* START RECORDS PROVIDED *
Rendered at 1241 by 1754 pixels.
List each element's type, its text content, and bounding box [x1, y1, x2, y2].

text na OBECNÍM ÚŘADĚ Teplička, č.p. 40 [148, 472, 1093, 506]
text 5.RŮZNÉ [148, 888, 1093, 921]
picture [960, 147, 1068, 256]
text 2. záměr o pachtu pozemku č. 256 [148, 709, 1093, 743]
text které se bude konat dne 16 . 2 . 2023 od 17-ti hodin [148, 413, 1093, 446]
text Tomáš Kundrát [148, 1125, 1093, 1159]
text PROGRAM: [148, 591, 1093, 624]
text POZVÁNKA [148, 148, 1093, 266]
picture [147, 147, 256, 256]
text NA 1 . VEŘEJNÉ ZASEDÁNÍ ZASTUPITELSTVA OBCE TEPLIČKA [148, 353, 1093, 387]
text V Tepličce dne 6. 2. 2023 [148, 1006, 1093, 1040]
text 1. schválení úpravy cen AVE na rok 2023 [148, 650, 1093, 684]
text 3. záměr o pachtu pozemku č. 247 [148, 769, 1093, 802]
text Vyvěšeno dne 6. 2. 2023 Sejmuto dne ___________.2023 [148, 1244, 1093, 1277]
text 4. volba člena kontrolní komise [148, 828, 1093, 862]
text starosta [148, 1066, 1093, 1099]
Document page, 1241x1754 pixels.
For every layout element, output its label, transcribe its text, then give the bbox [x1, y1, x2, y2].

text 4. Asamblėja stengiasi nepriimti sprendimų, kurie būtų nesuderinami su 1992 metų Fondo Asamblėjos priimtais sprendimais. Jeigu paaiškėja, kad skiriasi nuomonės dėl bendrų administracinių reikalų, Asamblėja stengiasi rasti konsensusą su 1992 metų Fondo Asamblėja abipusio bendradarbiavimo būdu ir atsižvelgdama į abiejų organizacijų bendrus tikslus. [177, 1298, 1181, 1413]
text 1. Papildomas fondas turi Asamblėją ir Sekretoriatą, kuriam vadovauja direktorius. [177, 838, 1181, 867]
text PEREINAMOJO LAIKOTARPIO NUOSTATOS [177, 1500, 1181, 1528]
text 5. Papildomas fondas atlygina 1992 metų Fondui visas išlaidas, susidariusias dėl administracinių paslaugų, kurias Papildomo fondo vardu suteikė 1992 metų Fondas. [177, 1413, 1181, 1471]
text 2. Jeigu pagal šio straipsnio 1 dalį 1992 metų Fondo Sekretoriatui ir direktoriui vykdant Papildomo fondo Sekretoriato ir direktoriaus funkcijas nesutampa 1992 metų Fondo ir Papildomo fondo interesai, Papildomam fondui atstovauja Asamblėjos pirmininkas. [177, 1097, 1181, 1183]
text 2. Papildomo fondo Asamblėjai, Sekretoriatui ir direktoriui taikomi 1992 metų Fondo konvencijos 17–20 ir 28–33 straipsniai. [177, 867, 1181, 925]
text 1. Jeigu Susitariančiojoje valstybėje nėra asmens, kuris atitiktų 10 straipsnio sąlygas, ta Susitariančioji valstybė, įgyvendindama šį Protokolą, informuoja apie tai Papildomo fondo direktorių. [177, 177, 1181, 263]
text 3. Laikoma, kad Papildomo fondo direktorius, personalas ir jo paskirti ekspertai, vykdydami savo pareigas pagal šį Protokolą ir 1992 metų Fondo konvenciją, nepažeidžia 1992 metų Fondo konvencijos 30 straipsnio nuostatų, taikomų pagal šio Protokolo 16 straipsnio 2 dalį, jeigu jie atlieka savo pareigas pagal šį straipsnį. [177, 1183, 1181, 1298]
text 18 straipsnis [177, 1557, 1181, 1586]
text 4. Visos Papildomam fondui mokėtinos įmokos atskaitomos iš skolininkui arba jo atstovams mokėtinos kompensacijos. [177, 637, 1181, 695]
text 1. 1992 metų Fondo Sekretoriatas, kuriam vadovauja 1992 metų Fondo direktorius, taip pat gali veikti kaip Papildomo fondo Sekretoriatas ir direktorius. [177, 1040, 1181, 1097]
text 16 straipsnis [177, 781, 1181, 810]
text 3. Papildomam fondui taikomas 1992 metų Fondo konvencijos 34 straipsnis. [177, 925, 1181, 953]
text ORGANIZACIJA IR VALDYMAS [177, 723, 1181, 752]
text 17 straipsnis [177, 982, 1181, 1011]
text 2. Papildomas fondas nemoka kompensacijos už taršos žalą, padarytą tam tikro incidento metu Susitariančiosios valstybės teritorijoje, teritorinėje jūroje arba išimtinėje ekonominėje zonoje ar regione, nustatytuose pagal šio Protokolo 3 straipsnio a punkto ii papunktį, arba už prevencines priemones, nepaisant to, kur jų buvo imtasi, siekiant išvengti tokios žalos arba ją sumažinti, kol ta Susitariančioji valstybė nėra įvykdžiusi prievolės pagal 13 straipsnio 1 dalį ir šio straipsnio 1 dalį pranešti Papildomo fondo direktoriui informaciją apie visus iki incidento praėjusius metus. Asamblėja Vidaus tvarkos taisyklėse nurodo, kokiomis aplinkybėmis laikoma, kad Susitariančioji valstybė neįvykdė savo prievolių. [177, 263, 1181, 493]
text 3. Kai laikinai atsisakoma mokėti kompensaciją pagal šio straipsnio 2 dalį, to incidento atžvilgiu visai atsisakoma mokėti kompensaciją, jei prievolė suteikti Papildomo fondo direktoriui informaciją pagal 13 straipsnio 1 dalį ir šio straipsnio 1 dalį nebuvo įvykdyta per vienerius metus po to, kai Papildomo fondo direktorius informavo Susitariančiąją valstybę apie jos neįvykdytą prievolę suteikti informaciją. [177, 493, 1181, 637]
* END RECORDS PROVIDED *
_EXERCISE REQUIREMENTS_
Reproduce every one of the lines above verbatim, with no changes.

_TASK SOLUTION_
Rendered at 1241 by 1754 pixels.
List each element's type, its text content, and bounding box [x1, y1, x2, y2].

text na OBECNÍM ÚŘADĚ Teplička, č.p. 40 [148, 472, 1093, 506]
text 5.RŮZNÉ [148, 888, 1093, 921]
picture [960, 147, 1068, 256]
text 2. záměr o pachtu pozemku č. 256 [148, 709, 1093, 743]
text které se bude konat dne 16 . 2 . 2023 od 17-ti hodin [148, 413, 1093, 446]
text Tomáš Kundrát [148, 1125, 1093, 1159]
text PROGRAM: [148, 591, 1093, 624]
text POZVÁNKA [148, 148, 1093, 266]
picture [147, 147, 256, 256]
text NA 1 . VEŘEJNÉ ZASEDÁNÍ ZASTUPITELSTVA OBCE TEPLIČKA [148, 353, 1093, 387]
text V Tepličce dne 6. 2. 2023 [148, 1006, 1093, 1040]
text 1. schválení úpravy cen AVE na rok 2023 [148, 650, 1093, 684]
text 3. záměr o pachtu pozemku č. 247 [148, 769, 1093, 802]
text Vyvěšeno dne 6. 2. 2023 Sejmuto dne ___________.2023 [148, 1244, 1093, 1277]
text 4. volba člena kontrolní komise [148, 828, 1093, 862]
text starosta [148, 1066, 1093, 1099]
Document page, 1241x1754 pixels.
For every layout element, output its label, transcribe its text, then give the bbox [x1, y1, x2, y2].

text 4. Asamblėja stengiasi nepriimti sprendimų, kurie būtų nesuderinami su 1992 metų Fondo Asamblėjos priimtais sprendimais. Jeigu paaiškėja, kad skiriasi nuomonės dėl bendrų administracinių reikalų, Asamblėja stengiasi rasti konsensusą su 1992 metų Fondo Asamblėja abipusio bendradarbiavimo būdu ir atsižvelgdama į abiejų organizacijų bendrus tikslus. [177, 1298, 1181, 1413]
text 1. Papildomas fondas turi Asamblėją ir Sekretoriatą, kuriam vadovauja direktorius. [177, 838, 1181, 867]
text PEREINAMOJO LAIKOTARPIO NUOSTATOS [177, 1500, 1181, 1528]
text 5. Papildomas fondas atlygina 1992 metų Fondui visas išlaidas, susidariusias dėl administracinių paslaugų, kurias Papildomo fondo vardu suteikė 1992 metų Fondas. [177, 1413, 1181, 1471]
text 2. Jeigu pagal šio straipsnio 1 dalį 1992 metų Fondo Sekretoriatui ir direktoriui vykdant Papildomo fondo Sekretoriato ir direktoriaus funkcijas nesutampa 1992 metų Fondo ir Papildomo fondo interesai, Papildomam fondui atstovauja Asamblėjos pirmininkas. [177, 1097, 1181, 1183]
text 2. Papildomo fondo Asamblėjai, Sekretoriatui ir direktoriui taikomi 1992 metų Fondo konvencijos 17–20 ir 28–33 straipsniai. [177, 867, 1181, 925]
text 1. Jeigu Susitariančiojoje valstybėje nėra asmens, kuris atitiktų 10 straipsnio sąlygas, ta Susitariančioji valstybė, įgyvendindama šį Protokolą, informuoja apie tai Papildomo fondo direktorių. [177, 177, 1181, 263]
text 3. Laikoma, kad Papildomo fondo direktorius, personalas ir jo paskirti ekspertai, vykdydami savo pareigas pagal šį Protokolą ir 1992 metų Fondo konvenciją, nepažeidžia 1992 metų Fondo konvencijos 30 straipsnio nuostatų, taikomų pagal šio Protokolo 16 straipsnio 2 dalį, jeigu jie atlieka savo pareigas pagal šį straipsnį. [177, 1183, 1181, 1298]
text 18 straipsnis [177, 1557, 1181, 1586]
text 4. Visos Papildomam fondui mokėtinos įmokos atskaitomos iš skolininkui arba jo atstovams mokėtinos kompensacijos. [177, 637, 1181, 695]
text 1. 1992 metų Fondo Sekretoriatas, kuriam vadovauja 1992 metų Fondo direktorius, taip pat gali veikti kaip Papildomo fondo Sekretoriatas ir direktorius. [177, 1040, 1181, 1097]
text 16 straipsnis [177, 781, 1181, 810]
text 3. Papildomam fondui taikomas 1992 metų Fondo konvencijos 34 straipsnis. [177, 925, 1181, 953]
text ORGANIZACIJA IR VALDYMAS [177, 723, 1181, 752]
text 17 straipsnis [177, 982, 1181, 1011]
text 2. Papildomas fondas nemoka kompensacijos už taršos žalą, padarytą tam tikro incidento metu Susitariančiosios valstybės teritorijoje, teritorinėje jūroje arba išimtinėje ekonominėje zonoje ar regione, nustatytuose pagal šio Protokolo 3 straipsnio a punkto ii papunktį, arba už prevencines priemones, nepaisant to, kur jų buvo imtasi, siekiant išvengti tokios žalos arba ją sumažinti, kol ta Susitariančioji valstybė nėra įvykdžiusi prievolės pagal 13 straipsnio 1 dalį ir šio straipsnio 1 dalį pranešti Papildomo fondo direktoriui informaciją apie visus iki incidento praėjusius metus. Asamblėja Vidaus tvarkos taisyklėse nurodo, kokiomis aplinkybėmis laikoma, kad Susitariančioji valstybė neįvykdė savo prievolių. [177, 263, 1181, 493]
text 3. Kai laikinai atsisakoma mokėti kompensaciją pagal šio straipsnio 2 dalį, to incidento atžvilgiu visai atsisakoma mokėti kompensaciją, jei prievolė suteikti Papildomo fondo direktoriui informaciją pagal 13 straipsnio 1 dalį ir šio straipsnio 1 dalį nebuvo įvykdyta per vienerius metus po to, kai Papildomo fondo direktorius informavo Susitariančiąją valstybę apie jos neįvykdytą prievolę suteikti informaciją. [177, 493, 1181, 637]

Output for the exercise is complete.